Lapatinib has been previously shown to have radiosensitizing effects in some breast cancer cell lines and patients with breast cancer [13-16]. To our knowledge, the present study is the first to report the effects of lapatinib in enhancing the radiosensitivity of bladder cancer cells in both an in vivo and in vitro model, although previous studies have shown that erlotinib [17] and gefitinib [18,19] have been studied in combination with radiation treatment for bladder cancer. In the present study, the murine MBT-2 cell line was studied, which is a cell line is derived from C3H/HeN mice with induced bladder tumors. The MBT-2 mouse bladder tumors resemble human bladder cancer histologically and are also reported to be immune competent [20,21], which were reasons for the selection of MBT-2 cell lines for in vivo studies.

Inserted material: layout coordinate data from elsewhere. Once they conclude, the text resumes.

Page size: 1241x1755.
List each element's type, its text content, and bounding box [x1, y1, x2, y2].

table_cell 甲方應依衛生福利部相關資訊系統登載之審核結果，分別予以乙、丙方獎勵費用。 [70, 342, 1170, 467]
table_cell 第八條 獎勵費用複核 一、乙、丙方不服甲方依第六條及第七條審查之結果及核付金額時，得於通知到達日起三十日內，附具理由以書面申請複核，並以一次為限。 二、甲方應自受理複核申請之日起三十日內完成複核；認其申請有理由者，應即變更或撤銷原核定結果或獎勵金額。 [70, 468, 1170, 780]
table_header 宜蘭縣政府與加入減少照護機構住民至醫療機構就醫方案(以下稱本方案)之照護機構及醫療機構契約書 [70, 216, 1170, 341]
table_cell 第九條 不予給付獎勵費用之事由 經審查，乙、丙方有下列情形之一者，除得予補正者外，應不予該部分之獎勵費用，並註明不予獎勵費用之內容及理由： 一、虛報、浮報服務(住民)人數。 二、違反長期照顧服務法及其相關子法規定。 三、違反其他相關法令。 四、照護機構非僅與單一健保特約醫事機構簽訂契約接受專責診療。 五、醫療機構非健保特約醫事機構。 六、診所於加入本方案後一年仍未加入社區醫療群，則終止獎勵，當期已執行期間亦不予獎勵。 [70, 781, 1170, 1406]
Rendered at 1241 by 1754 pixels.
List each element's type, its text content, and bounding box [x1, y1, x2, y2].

Also, γ-H2AX is reported to be a marker of breaks in double-strand DNA [22]. An increased number of γ-H2AX foci are reported in radiosensitization studies involving EGFR inhibitors [23], which is associated with cell death [24]. The findings of this study showed that the radiosensitization effect of lapatinib was mediated by DNA damage, as shown by the presence of increased γ-H2AX foci. In a previously published study, the alkaline comet assay, a method used to identify DNA strand breakage, has been reported to assess cell survival and radiosensitivity in bladder cancer cell lines [25]. The results of the present study showed reduced cell survival and an increased number of γ-H2AX foci after combined radiation and lapatinib treatment, which indicated DNA damage. Because DNA is the key cellular target for radiation treatment of tumors, these findings support the role of lapatinib as a radiosensitizing agent for MBT-2 cells. Although these findings of this study supported that lapatinib treatment resulted in inhibition of radiation-mediated p-AKT via the HER-2 and EGFR pathway, and that combined lapatinib and radiation resulted in DNA damage, further studies are required to investigate the mechanisms involved in DNA damage in tumor cells.

Conclusions

This study evaluated the effect of lapatinib, a dual inhibitor of epidermal growth factor receptor (EGFR) and HER-2, on the radiosensitivity of murine mouse bladder tumor line-2 (MBT-2) cells in vitro and in vivo. The findings showed that lapatinib treatment radiosensitized the tumor cells by reducing radiation-induced EGFR and HER-2 activation, causing DNA damage leading to tumor cell apoptosis. These findings support a potential role for lapatinib in promoting the effects of radiation therapy, and possibly chemotherapy, in bladder cancer.